The woman nodded. “The more who listen, the better chance nothing will be missed.”
Daniel gave a hearty laugh. “Good point, but I assure you that your heart is working better than it has in years.”
Kimberly placed the diaphragm against the woman’s chest, listening at all five of the crucial points. Steady rhythm, steady rate, with only an extra click giving notice that the pacemaker was there.
“Wonderful.” She smiled. “Thank you for letting me listen.”
“You’re welcome,” Daniel and Mrs. Mills answered simultaneously.
Daniel winked at his patient. “Great minds and all that.”
He quickly checked Mrs. Mills’s ankles and feet. Minimal swelling, Kimberly noted, but the woman had ulceration on her little toe that should be seen about by her family practitioner.
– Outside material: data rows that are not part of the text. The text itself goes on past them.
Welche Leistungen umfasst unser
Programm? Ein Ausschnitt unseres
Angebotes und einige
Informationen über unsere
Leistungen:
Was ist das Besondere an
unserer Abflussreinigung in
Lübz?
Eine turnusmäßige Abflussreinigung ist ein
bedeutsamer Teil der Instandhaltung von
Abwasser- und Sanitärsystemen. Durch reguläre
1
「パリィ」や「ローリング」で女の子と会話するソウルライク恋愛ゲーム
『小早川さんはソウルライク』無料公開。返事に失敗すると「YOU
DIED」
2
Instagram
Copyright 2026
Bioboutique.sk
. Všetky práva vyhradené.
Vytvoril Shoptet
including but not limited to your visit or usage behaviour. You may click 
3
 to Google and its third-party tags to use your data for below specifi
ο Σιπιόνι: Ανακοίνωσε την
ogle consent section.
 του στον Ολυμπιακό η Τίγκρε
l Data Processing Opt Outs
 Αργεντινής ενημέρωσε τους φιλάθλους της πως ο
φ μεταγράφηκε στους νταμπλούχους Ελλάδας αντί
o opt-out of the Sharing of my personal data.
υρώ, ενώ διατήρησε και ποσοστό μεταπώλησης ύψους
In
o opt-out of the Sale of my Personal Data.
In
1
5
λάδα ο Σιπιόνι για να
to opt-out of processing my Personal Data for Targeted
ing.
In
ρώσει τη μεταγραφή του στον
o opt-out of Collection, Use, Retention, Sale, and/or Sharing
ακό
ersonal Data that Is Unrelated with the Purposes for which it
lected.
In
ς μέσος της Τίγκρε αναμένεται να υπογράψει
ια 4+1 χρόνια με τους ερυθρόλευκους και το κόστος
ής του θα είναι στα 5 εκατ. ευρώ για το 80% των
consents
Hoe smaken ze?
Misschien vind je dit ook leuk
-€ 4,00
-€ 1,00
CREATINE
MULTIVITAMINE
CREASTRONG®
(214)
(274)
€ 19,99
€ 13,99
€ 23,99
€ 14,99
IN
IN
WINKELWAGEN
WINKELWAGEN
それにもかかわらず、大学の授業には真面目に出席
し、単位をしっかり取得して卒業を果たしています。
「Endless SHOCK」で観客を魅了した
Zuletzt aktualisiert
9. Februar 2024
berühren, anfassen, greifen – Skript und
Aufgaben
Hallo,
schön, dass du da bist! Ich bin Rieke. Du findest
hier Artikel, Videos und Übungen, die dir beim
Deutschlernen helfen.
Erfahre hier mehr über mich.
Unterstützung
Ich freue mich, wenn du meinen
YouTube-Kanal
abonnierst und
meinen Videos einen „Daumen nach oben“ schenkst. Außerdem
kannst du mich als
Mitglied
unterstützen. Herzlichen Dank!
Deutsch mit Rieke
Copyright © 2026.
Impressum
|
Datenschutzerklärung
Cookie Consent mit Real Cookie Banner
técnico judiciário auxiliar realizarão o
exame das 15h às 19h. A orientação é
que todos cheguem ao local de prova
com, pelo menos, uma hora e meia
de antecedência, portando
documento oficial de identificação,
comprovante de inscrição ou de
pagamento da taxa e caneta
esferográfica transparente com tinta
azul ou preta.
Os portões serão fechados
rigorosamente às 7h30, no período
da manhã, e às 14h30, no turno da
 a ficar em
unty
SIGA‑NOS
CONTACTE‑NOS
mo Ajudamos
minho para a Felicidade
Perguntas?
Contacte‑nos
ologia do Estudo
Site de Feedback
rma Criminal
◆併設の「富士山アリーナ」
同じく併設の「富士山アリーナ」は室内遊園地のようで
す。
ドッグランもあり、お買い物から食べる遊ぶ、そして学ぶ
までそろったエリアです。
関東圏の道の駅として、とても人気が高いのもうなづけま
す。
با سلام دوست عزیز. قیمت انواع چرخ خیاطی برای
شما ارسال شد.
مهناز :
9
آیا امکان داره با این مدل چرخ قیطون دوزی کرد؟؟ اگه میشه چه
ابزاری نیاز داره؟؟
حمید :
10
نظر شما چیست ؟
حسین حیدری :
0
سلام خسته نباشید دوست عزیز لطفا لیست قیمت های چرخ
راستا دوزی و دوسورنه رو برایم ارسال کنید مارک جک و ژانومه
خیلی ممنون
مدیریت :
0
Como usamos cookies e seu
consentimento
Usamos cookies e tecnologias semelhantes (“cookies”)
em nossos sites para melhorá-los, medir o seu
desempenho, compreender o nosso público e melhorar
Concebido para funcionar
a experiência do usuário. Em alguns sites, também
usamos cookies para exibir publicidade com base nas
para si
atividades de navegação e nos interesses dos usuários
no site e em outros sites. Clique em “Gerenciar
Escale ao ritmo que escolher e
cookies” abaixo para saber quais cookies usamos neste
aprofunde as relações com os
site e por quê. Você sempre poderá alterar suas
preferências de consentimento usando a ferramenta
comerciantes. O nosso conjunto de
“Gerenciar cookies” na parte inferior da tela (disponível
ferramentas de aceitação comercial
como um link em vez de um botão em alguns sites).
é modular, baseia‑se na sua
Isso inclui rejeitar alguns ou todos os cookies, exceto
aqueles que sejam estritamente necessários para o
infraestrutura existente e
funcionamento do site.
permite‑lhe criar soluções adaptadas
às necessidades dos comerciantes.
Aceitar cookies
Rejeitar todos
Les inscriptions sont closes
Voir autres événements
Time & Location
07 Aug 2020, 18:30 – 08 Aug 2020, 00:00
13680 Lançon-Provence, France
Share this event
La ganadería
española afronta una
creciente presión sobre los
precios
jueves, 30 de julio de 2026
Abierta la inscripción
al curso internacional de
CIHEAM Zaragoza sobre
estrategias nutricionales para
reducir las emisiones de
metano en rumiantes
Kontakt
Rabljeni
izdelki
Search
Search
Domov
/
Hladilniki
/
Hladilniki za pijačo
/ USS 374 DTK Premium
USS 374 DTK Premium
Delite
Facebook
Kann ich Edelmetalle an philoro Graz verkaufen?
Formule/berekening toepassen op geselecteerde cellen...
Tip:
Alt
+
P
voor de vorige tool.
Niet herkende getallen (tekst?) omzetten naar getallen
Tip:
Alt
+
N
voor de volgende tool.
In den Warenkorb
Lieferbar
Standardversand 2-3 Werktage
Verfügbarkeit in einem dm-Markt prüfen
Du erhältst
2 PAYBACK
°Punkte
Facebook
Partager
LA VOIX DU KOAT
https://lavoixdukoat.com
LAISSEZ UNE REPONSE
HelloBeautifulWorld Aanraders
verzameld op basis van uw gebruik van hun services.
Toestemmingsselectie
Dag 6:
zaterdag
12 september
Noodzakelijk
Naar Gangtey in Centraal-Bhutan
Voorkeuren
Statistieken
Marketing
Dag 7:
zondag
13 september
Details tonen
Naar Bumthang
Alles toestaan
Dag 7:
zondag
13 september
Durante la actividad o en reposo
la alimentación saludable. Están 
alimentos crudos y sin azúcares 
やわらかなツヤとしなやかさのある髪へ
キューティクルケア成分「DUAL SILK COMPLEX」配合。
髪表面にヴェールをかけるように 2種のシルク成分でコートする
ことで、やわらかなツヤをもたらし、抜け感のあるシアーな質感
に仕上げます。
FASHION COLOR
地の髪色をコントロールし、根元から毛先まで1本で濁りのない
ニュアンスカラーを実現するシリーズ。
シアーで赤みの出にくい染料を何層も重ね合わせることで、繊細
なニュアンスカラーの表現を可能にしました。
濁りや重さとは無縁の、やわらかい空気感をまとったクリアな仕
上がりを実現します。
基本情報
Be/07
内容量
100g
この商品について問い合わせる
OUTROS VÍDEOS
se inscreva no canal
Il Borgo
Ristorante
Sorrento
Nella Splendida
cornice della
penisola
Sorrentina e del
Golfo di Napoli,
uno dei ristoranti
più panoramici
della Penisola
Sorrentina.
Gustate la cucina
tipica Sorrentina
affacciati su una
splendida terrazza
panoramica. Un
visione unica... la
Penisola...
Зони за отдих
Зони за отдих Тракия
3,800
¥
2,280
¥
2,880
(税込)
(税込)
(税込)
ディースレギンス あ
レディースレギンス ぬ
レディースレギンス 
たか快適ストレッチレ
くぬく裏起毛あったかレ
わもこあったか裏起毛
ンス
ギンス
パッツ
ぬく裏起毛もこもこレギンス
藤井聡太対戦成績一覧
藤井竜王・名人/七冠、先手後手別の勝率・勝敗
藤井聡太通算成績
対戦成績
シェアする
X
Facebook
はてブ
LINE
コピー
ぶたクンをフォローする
“Mrs. Mills, I’m going to ask for a podiatry consult for your feet,” Daniel said, closely checking between the woman’s toes.
Even better. Kimberly smiled again. Thorough to the end, even when the problem wasn’t directly related to what he was treating.
“I don’t like the look of the sore on your left little toe and you have some macerated skin between your toes on both feet.”